This project uses the Game of Life as a test case for high-performance computing. Large grids require billions of neighbour checks, placing heavy pressure on CPU execution and memory access. The focus of this milestone is serial optimisation, exploring how much performance can be gained without using parallelism.
The baseline implementation follows a simple approach:
- The grid is initialised to match the window size
- Cells are randomly populated using a fixed seed
- Each generation is processed left-to-right, top-to-bottom
- For each cell, up to 8 neighbours are checked
- Game of Life rules are applied
- Results are written to a separate "next board"
- Boards are swapped after each generation
- The simulation runs for 1000 iterations
- Memory is cleaned up at the end
All benchmarks use a fixed configuration to ensure fairness and repeatability.
- Fixed random seed
- Cell initialisation to 50% dead or alive
- 1000 iterations
- Fixed grid size per experiment
With approximately 368 million neighour-count calls per run, neighbour computation was the dominant hotspot. All major optimisations therefore targeted this section.
The following techniques were applied incrementally:
- Loop unrolling: reduced loop overhead with explicit neighbour checks
- Board padding: added dead-cell borders to remove boundary checks, significantly reducing branching
- Inline neighbour counting: eliminated function call overhead
- Pre-computed indices: avoided repeated index arithmetic inside hot loops
- Cache-friendly traversal: reordered memory access for improved cache locality
Early-exit neighbour counting was also tested but showed no benefit due to branching overhead.
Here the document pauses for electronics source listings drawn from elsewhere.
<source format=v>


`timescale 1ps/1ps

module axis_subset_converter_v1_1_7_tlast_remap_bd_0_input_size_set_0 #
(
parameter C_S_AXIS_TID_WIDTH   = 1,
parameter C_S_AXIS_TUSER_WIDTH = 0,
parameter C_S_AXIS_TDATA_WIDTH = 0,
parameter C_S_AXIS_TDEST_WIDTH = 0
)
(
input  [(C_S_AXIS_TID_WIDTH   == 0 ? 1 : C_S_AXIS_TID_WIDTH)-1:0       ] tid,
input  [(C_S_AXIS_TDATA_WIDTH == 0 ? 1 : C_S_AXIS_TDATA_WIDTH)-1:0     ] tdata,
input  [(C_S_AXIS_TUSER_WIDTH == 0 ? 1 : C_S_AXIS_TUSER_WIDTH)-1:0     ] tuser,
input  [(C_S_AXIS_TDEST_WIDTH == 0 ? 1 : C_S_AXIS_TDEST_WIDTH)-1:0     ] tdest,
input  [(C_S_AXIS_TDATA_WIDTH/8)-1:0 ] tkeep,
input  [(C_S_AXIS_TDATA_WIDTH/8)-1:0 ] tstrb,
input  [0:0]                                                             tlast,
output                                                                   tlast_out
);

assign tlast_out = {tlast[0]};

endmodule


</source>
The most impactful improvements came from board padding and cache-friendly traversal.
SDL is used to render live cells as filled rectangles. Due to high simulation speed, some oscillating patterns appear visually stable.
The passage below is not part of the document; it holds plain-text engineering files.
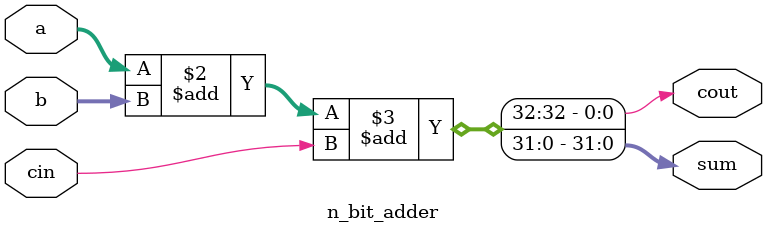
<source format=v>

module n_bit_adder #(parameter N = 32) (a,b,cin,sum,cout);
    input[N-1:0] a,b;
    input cin;
    output reg [N-1:0] sum;
    output reg cout;
    always @(a or b or cin) begin
        {cout,sum} = a + b + cin;
    end
    
endmodule
</source>
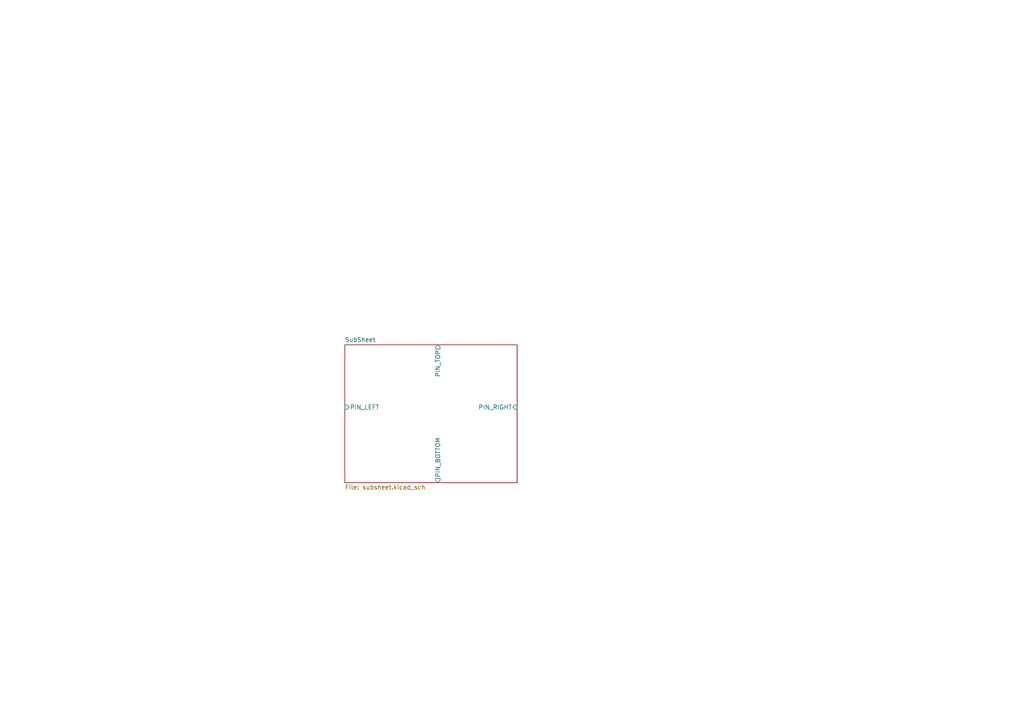
<source format=kicad_sch>
(kicad_sch
	(version 20250114)
	(generator "eeschema")
	(generator_version "9.0")
	(uuid "26c92f52-1e6e-4baa-a1e5-4642c9466951")
	(paper "A4")
	(title_block
		(title "Sheet Pin Edges Test")
	)
	(lib_symbols)
	(sheet
		(at 100 100)
		(size 50 40)
		(exclude_from_sim no)
		(in_bom yes)
		(on_board yes)
		(dnp no)
		(fields_autoplaced yes)
		(stroke
			(width 0.1524)
			(type solid)
		)
		(fill
			(color 0 0 0 0.0000)
		)
		(uuid "2f77a068-fef4-484b-b0c4-a726cd19410f")
		(property "Sheetname" "SubSheet"
			(at 100 99.2884 0)
			(effects
				(font
					(size 1.27 1.27)
				)
				(justify left bottom)
			)
		)
		(property "Sheetfile" "subsheet.kicad_sch"
			(at 100 140.5846 0)
			(effects
				(font
					(size 1.27 1.27)
				)
				(justify left top)
			)
		)
		(pin "PIN_BOTTOM" output
			(at 127 140 270)
			(uuid "9fe3f9ac-ba2b-4075-991a-4ce7336625b8")
			(effects
				(font
					(size 1.27 1.27)
				)
				(justify left)
			)
		)
		(pin "PIN_LEFT" input
			(at 100 118.11 180)
			(uuid "7b9f2a06-35eb-4577-945f-4aa2f105485c")
			(effects
				(font
					(size 1.27 1.27)
				)
				(justify left)
			)
		)
		(pin "PIN_RIGHT" input
			(at 150 118.11 0)
			(uuid "fa0a460e-c785-4a2c-a914-730740fb3f43")
			(effects
				(font
					(size 1.27 1.27)
				)
				(justify right)
			)
		)
		(pin "PIN_TOP" output
			(at 127 100 90)
			(uuid "8a9660a6-a211-4caf-9ff7-2997b42f875a")
			(effects
				(font
					(size 1.27 1.27)
				)
				(justify right)
			)
		)
		(instances
			(project "sheet_pin_edges"
				(path "/26c92f52-1e6e-4baa-a1e5-4642c9466951"
					(page "2")
				)
			)
		)
	)
	(sheet_instances
		(path "/"
			(page "1")
		)
	)
	(embedded_fonts no)
)

</source>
- Serial-only implementation
- Reduced code readability from low-level optimisations
- Bit-packing cell states
- Pattern detection
- Active cell tracking
- Parallel and GPU-based implementations
This project demonstrates how systematic profiling and memory-aware optimisations can produce large performance gains in compute-intensive simulations. Through targeted improvements, execution time was reduced from 17.04 to 4.03s without parallelism.